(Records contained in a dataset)
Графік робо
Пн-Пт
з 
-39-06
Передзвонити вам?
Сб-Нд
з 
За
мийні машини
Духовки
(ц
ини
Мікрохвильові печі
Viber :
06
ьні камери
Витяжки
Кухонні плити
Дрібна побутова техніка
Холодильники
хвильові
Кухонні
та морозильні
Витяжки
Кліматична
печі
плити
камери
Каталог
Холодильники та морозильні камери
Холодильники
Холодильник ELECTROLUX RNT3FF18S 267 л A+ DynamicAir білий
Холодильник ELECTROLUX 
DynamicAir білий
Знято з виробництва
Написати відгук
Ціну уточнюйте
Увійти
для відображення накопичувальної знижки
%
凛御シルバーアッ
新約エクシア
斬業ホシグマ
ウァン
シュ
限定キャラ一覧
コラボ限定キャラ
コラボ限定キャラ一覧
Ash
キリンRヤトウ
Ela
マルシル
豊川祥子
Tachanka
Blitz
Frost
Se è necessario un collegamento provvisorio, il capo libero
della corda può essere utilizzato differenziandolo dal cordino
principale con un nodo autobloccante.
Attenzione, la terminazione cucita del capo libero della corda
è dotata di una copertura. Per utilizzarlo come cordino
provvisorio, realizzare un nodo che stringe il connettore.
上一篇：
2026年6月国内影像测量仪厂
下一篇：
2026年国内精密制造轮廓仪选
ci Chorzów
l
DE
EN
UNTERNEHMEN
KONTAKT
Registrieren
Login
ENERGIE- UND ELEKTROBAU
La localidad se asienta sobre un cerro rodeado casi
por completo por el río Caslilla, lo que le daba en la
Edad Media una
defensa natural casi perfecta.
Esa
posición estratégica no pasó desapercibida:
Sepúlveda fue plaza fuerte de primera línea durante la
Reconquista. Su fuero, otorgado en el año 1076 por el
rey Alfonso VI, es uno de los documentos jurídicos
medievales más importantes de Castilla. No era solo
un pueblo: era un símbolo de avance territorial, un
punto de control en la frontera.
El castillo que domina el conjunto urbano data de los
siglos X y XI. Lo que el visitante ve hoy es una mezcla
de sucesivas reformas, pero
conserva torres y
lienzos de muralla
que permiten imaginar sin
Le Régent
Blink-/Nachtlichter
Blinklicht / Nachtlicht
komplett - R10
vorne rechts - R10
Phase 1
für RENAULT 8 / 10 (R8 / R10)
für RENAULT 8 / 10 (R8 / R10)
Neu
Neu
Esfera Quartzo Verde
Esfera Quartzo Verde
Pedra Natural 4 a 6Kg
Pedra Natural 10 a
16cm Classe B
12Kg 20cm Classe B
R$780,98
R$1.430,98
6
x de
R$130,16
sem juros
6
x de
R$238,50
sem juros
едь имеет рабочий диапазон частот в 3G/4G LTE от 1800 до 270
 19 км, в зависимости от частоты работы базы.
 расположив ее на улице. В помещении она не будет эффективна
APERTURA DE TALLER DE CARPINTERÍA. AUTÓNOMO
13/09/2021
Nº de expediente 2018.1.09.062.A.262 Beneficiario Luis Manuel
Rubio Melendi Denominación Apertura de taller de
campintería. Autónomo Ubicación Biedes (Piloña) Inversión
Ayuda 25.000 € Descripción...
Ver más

*TASK REQUIREMENTS*: Search each line of the data above for "corda", and copy the lines where it occurs.

*RESPONSE TO THE EXERCISE*:
della corda può essere utilizzato differenziandolo dal cordino
Attenzione, la terminazione cucita del capo libero della corda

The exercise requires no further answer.